■ Document segment ■
┄┄┄┄┄┄┄┄┄┄┄┄┄┄┄┄┄┄┄┄
From: George Neuner on
On Fri, 23 Jul 2010 17:57:56 -0700, D Yuniskis
<not.going.to.be(a)seen.com> wrote:

>But, you can push some stuff into the lexer instead of putting
>it *all* in the yacc grammar. Roughly the same in terms of
>readability:
>
>[1-9] return NONZERO;
>0 return ZERO;
>
>with:
>
>digit: NONZERO | ZERO
>value: NONZERO DIGIT DIGIT DIGIT DIGIT '.' DIGIT DIGIT
> | SP NONZERO DIGIT DIGIT DIGIT '.' DIGIT DIGIT
>
>(ad nauseum)
>
>[this is admittedly a bad example]
>
>My question regards the differences in the generated code
>and memory requirements (e.g., transition tables in the FSM)
>that are consequential to one approach over another.

The lexer has to examine each and every character of input and there
is overhead for each call to it. The more times the parsing code
calls the lexing code, the slower the parse becomes.

Regardless of implementation, tokenization and lexical analysis of the
input stream are the limiting factors for parser performance. In a
typical optimizing compiler, lexing accounts for 70-80% of the running
time while parsing accounts for less than 1%.


>Keep in mind, lex and yacc were intended to generate code that
>runs in resource rich environments...

No they aren't. lex and yacc are products of the 1960's when the
average program executing on a mainframe had 32KB of RAM. They were
designed around a particular space/speed performance point that was
acceptable to programmers and which the tools themselves could manage
the limited space available.
┄┄┄┄┄┄┄┄┄┄┄┄┄┄┄┄┄┄┄┄
■ Materials provided ■

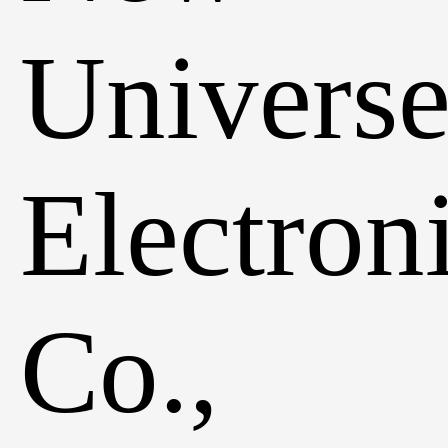
Univers
Electron
Co.,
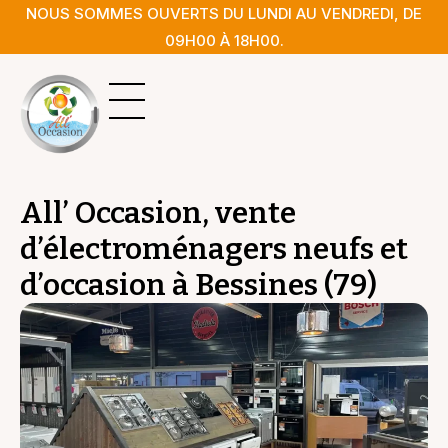
NOUS SOMMES OUVERTS DU LUNDI AU VENDREDI, DE
09H00 À 18H00.
Le magasin
Pièces détachées
All’ Occasion, vente
d’électroménagers neufs et
d’occasion à Bessines (79)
┄┄┄┄┄┄┄┄┄┄┄┄┄┄┄┄┄┄┄┄
■ Exercises to complete ■
(a) Restate word for word the passage of the forum post about lex and yacc that runs from "The lexer has" to "less than 1%.".
(b) Quote the lines of the listing from the line with "NOUS SOMMES OUVERTS DU LUNDI AU VENDREDI, DE" through the end of the listing, including both ends.

■ Answers given ■
(a)
The lexer has to examine each and every character of input and there
is overhead for each call to it. The more times the parsing code
calls the lexing code, the slower the parse becomes.

Regardless of implementation, tokenization and lexical analysis of the
input stream are the limiting factors for parser performance. In a
typical optimizing compiler, lexing accounts for 70-80% of the running
time while parsing accounts for less than 1%.

(b)
NOUS SOMMES OUVERTS DU LUNDI AU VENDREDI, DE
09H00 À 18H00.
Le magasin
Pièces détachées
All’ Occasion, vente
d’électroménagers neufs et
d’occasion à Bessines (79)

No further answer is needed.